Action item >> Wherever the string "inserted" shows up in the records below, return that line.

Itemized modification records >>
◇ ◇ ◇
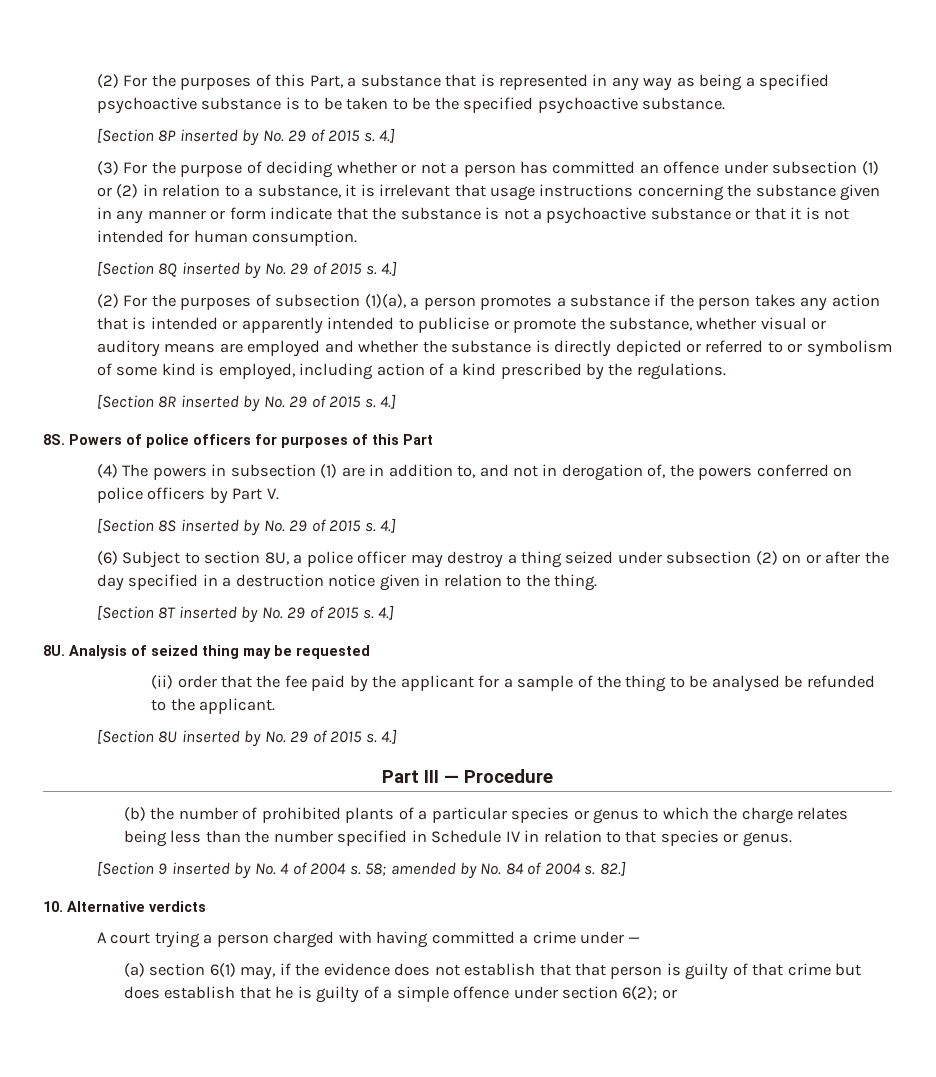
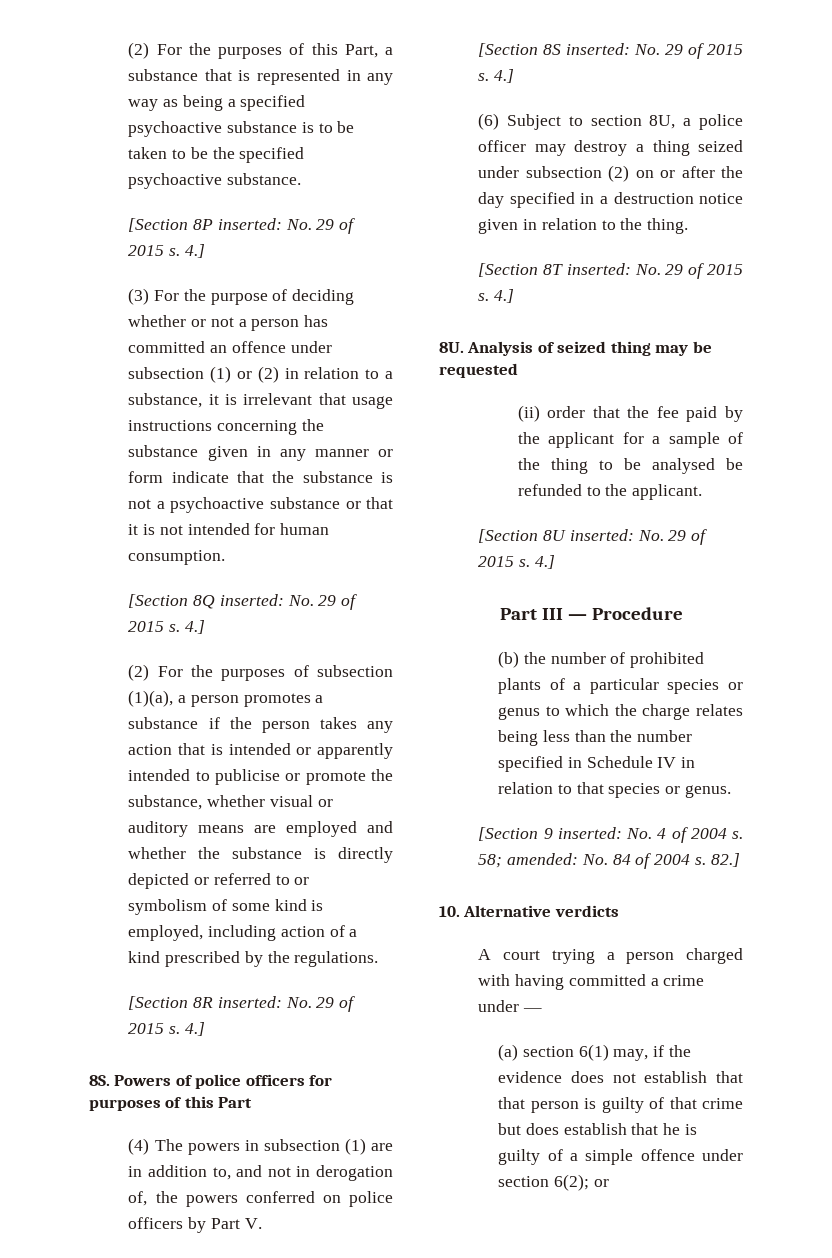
[179,129,260,146] inserted by -> [217,218,282,230] inserted:
[181,262,262,279] inserted by -> [219,594,284,606] inserted:
[180,395,261,412] inserted by -> [217,996,282,1008] inserted:
[180,519,261,536] inserted by -> [566,43,631,55] inserted:
[178,606,259,623] inserted by -> [566,263,631,275] inserted:
[181,730,262,747] inserted by -> [569,529,634,541] inserted:
[171,862,252,879] inserted by -> [557,827,622,839] inserted:
[390,862,478,879] amended by -> [507,853,579,865] amended:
◇ ◇ ◇
Answer space >>
[179,129,260,146] inserted by -> [217,218,282,230] inserted:
[181,262,262,279] inserted by -> [219,594,284,606] inserted:
[180,395,261,412] inserted by -> [217,996,282,1008] inserted:
[180,519,261,536] inserted by -> [566,43,631,55] inserted:
[178,606,259,623] inserted by -> [566,263,631,275] inserted:
[181,730,262,747] inserted by -> [569,529,634,541] inserted:
[171,862,252,879] inserted by -> [557,827,622,839] inserted:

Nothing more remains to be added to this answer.